Transcribed page contents
BEGIN

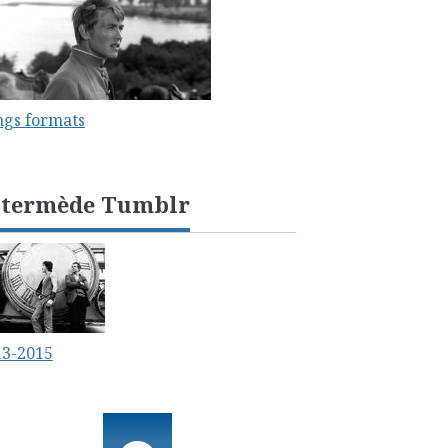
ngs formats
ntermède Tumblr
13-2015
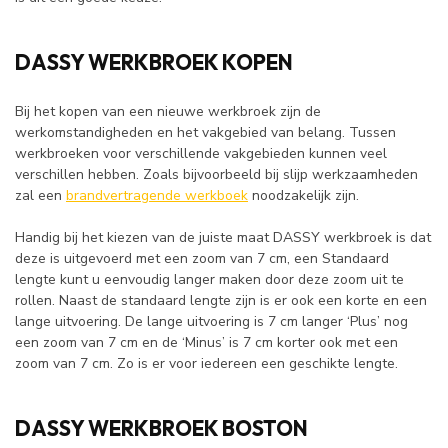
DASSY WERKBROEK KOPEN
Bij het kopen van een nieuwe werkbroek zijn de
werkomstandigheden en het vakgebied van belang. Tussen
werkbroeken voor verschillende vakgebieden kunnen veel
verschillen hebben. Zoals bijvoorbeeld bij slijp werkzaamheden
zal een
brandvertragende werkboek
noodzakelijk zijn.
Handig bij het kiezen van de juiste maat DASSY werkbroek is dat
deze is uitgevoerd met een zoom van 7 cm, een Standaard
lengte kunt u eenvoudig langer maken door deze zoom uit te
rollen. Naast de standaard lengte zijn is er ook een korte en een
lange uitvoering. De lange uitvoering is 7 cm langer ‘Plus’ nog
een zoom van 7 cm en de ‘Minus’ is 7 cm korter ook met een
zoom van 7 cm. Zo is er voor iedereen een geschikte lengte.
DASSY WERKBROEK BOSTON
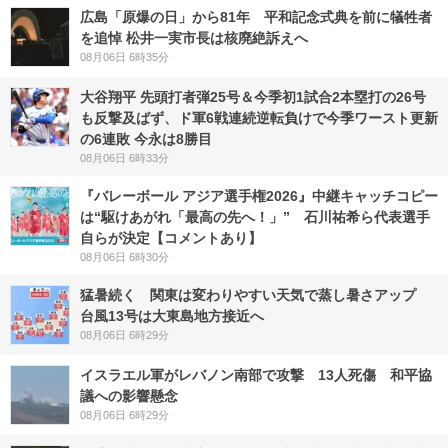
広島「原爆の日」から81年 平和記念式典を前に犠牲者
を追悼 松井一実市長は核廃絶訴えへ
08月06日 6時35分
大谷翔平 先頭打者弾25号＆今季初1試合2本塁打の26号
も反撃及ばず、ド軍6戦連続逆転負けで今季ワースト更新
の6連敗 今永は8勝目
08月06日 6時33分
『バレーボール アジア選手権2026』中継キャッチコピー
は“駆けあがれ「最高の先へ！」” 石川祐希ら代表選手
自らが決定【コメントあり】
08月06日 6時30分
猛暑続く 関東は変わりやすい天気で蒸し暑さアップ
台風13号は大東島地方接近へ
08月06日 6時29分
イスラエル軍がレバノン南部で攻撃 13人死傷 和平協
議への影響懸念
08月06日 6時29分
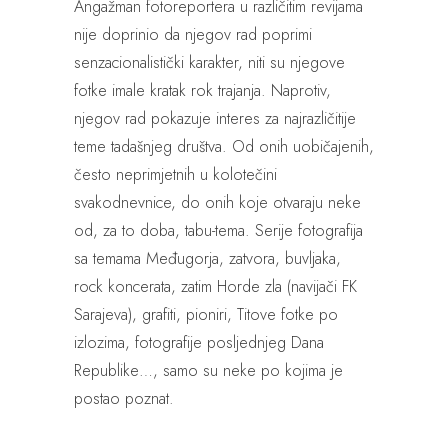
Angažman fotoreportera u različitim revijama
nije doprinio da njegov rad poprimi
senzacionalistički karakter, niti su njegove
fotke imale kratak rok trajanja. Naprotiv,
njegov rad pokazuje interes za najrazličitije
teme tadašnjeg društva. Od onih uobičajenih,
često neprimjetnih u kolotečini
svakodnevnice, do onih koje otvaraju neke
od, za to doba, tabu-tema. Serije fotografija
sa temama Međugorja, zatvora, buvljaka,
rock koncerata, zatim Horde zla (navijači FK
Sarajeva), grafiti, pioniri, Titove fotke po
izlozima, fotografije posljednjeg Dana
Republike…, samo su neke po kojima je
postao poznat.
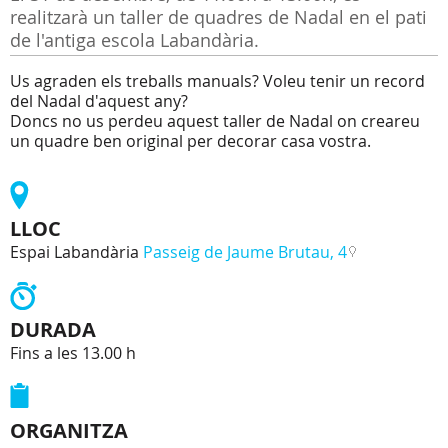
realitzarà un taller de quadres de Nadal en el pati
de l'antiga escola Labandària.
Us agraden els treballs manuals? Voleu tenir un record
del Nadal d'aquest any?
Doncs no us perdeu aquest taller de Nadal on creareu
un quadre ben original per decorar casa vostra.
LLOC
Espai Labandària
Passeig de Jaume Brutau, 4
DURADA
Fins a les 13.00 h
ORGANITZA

END
BEGIN

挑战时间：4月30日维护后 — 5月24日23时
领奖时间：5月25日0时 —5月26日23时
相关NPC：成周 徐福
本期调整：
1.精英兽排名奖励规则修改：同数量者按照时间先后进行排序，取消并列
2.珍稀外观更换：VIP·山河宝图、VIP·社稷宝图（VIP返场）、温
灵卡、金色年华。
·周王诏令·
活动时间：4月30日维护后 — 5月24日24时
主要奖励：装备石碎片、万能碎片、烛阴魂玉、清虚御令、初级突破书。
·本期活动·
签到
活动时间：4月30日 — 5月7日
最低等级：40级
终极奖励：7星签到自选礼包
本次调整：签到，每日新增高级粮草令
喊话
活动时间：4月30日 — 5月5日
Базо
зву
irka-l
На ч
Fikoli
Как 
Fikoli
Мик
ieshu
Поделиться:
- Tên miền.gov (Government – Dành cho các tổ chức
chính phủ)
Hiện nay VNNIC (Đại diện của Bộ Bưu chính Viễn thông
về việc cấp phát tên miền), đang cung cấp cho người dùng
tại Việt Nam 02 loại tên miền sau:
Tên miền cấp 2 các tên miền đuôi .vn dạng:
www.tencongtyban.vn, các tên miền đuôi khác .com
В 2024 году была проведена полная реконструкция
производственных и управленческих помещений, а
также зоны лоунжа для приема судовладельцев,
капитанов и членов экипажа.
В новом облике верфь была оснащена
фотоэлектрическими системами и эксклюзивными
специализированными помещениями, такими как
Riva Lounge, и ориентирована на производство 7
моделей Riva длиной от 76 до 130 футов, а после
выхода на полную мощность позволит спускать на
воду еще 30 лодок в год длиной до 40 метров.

END

_Instruction_: Within the data above, the span starting at the line containing "noodzakelijk zijn." and ending at the line containing "rollen. Naast de" is to be retyped exactly, with no other lines.

_Response area_:
noodzakelijk zijn.
Handig bij het kiezen van de juiste maat DASSY werkbroek is dat
deze is uitgevoerd met een zoom van 7 cm, een Standaard
lengte kunt u eenvoudig langer maken door deze zoom uit te
rollen. Naast de standaard lengte zijn is er ook een korte en een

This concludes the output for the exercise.